The formula (1) defines the completeness calculus, as follows:

$$ \frac{{\delta \mathop \sum \nolimits \varphi + \left( {10\mathop \sum \nolimits \beta \times \varphi - \mathop \sum \nolimits \varphi } \right)}}{10\mathop \sum \nolimits \varphi } . $$
(1)

To deal with the presence of an object without attributes (e.g., the object is present in the JSON scheme but no attributes were mentioned by in the report) a default value of 10 % was set to such object to perform completeness score assessment. Therefore, where δ represents one of the four objects presence, being equals 0 if is not present in the JSON scheme and 1 if it is present.

Hence, if the object its present it means the completeness is already equals 10 %. To find the remainder score β consists in the presence of the attribute, which has the range of 1 when the attribute it is present and 0 if it is not multiplied by φ that is the weight of the attribute, it can be in a range of 1 if is a normal attribute and 2 if is a prior attribute. The result is divided by the sum of φ and finally multiplied by 100 to find the overall completeness percentage.

The timeliness dimension assessment will result in two kind of information: a quantitative score regarding the existence of the four attributes needed, and how many in minutes have elapsed since the robbery event. The formula (2) was set to perform the timeliness quantitative score:

$$ \mathop \sum \limits_{\gamma = 1}^{4} - \theta . $$
(2)

Where θ consists in a successive subtraction of the four attributes in the following order: the time of the robbery event, minus the time that the robbery report was made, minus the time spent to process such information while finding objects and attributes, minus the current time. To find the uncertainty score, the sum of each completeness score from all objects will be divided by the amount of objects found in the report.

3.3 Knowledge Representation

Matheus et al. [15] presents an ontology to improve SAW, for emergency dispatchers, which represents the objects and the relationship among them, besides their respective evolutions over time. Such ontology is used in this work to model robbery report.

The assessment system processes data from heterogeneous sources and also from an information fusion module. The latter information helps mitigating uncertainty locally, in a single report, or globally, when several reports, containing similar objects, have a property that links these objects, such as activities like “stealing, running, screaming, fighting”.

When an information fusion occurs, there is a need to re-asses information, considering that now we refer to a situation and uncertainty became a global measure of what is going on.

● Input data:
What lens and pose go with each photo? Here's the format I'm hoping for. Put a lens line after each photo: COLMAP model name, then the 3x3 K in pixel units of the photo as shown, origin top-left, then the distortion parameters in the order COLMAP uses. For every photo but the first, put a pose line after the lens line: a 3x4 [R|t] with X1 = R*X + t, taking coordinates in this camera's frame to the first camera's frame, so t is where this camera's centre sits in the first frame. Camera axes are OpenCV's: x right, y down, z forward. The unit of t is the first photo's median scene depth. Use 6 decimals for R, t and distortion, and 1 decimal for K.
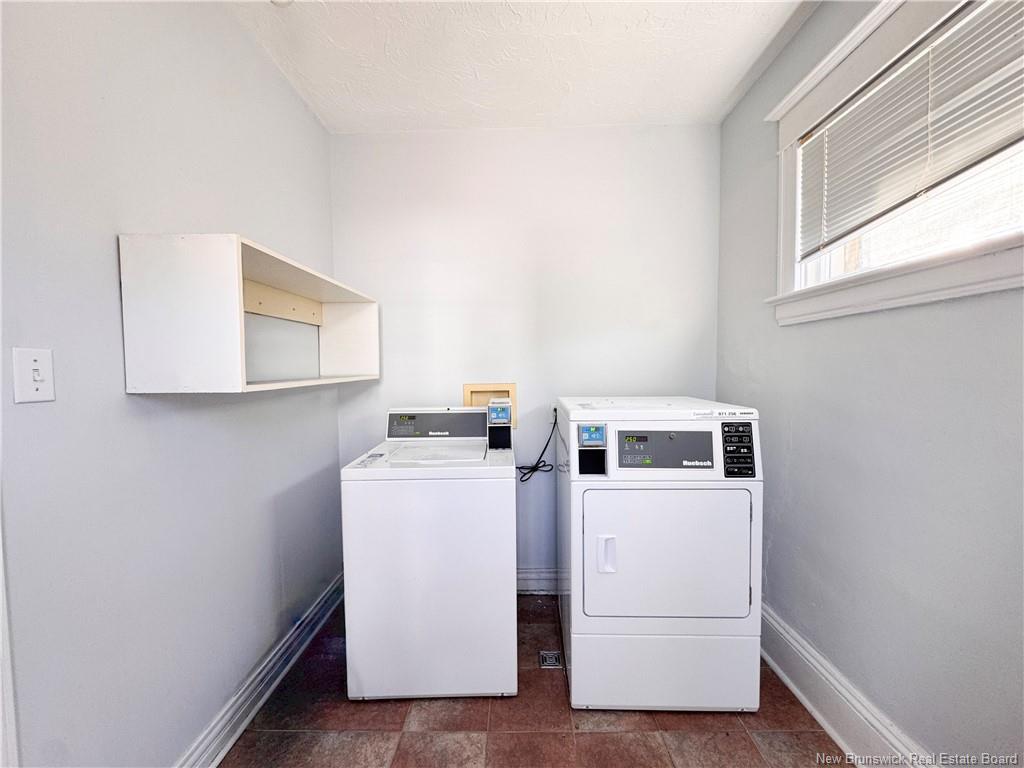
lens RADIAL K [[410.1, 0, 513.3], [0, 410.1, 383.9], [0, 0, 1]] dist [-0.002701, -0.000074]
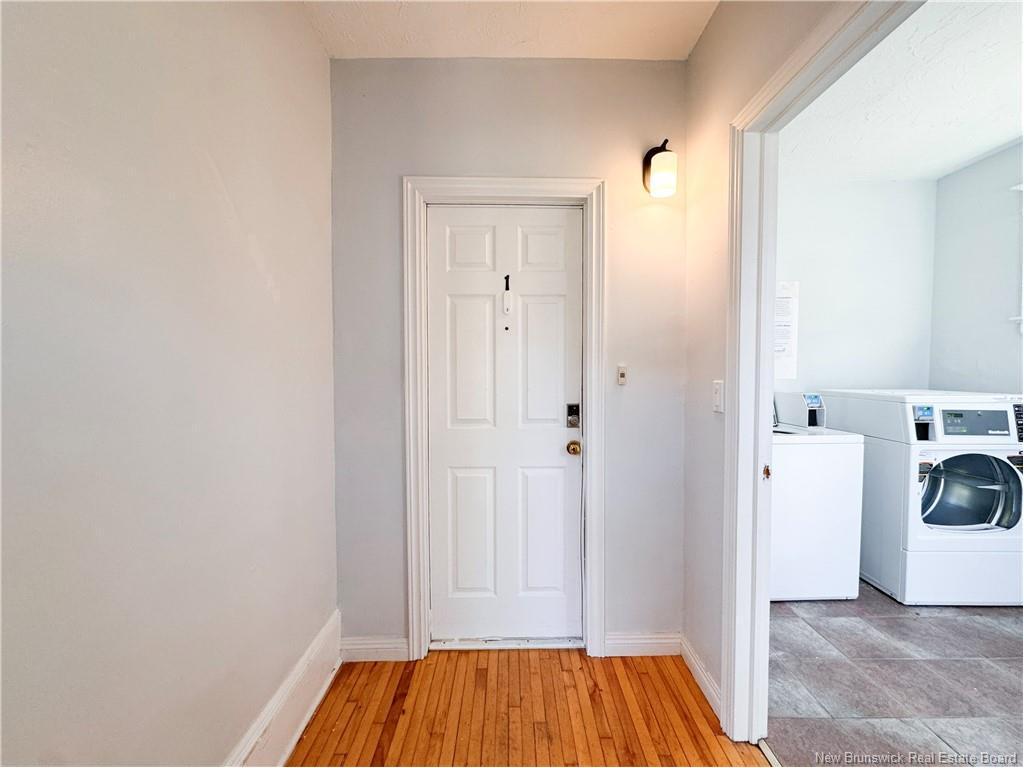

● Exercise brief:
Can you carry the passage on assessing the quality of robbery reports forward, starting right after its final sentence?

● Result of this task:
The ontology describes the relationship between four main classes named Victim, Criminal, StolenObject and RobberySpot. A class called RobberyReport was set do gather information about the report itself. The two classes Victim and Criminal hold some common attributes such as gender, condition, and physicalAspects. When some of the main classes are instantiated it must be instantiated together the class Situation whose the main attribute is called updateTime, to store every time any change happens in the whole situation and its instances’ attributes. A reduced example of the classes is shown in Fig. 3.

Fig. 3.
figure 3

Example of ontology represented in JSON format

4 Case Study

This case study presents a situation in which SAW is a paramount factor for decision-making because of the impact on police resources allocation. Given the large amount of criminal events reported to the PMESP, and considering the stress that emergency dispatchers are submitted to, the main objective of this study is to provide a supporting tool to dispatchers that can enhance their SAW, by reducing uncertainties and providing high level abstractions to help decision-making resulting in more efficient emergency call response service and police resource allocation. Additionally, we seek to identify and understand contexts associated with the situation, such as location, criminal, stolen object, presence of weapons and victims. This case study discusses specifically the situation of robbery. The occurrence is initially reported via phone 190, and then applied the functions of quality involving the completeness and temporal aspects of the events data. An example of a call is given below.

(Phone call): “Good evening! A carjacking has just happened at Domingos Setti with Luis Vives streets. Two guys riding bikes pointed a gun to the driver of a black Mercedes and made him leave the car without taking anything. They two fled speeding toward Klabin subway station.”

After receiving the robbery report, the system receives the JSON scheme with the objects and attributes present in the report (Fig. 1) with no values in the quality items. The objects identified were Criminal, StolenObject and EventSpot and its attributes. A report may or not have all the attributes set in the GDTA - it depends on the informer.

So first, the JSON scheme is processed in order to set a completeness score, to the first object detected (Criminal). Six attributes presents are identified (being 2 of these a priority attribute being equals 4) divided by the total of attributes defined for the Criminal having a total of 0.31 which is going to be multiplied by 100 generating a score of 31,60 %. The same calculation is applied to the second objecte found (StolenObject) generating a score of 50 % and to the third object found (EventSpot) a completeness score of 25 %.

Assuming that the four time attributes received, via JSON scheme: the event occurrence time (7:21 pm); the reporting time (7:25 pm); the report registration time (0:02 min) and the current time (7:29 pm), the timeliness node will be composed by two information: time elapsed from the event occurrence until the end of the event occurrence registration (8 min ago), and the percentage of these four attributes (100 %).

Finally, to perform the uncertainty calculation the three object completeness was added to the above calculation, resulting in 206.6, divided by the amount of objects defined by the GDTA (5), resulting in 41.32 %. After the quality assessment of each dimension is performed, the JSON scheme will look as shown in Fig. 4.

Fig. 4.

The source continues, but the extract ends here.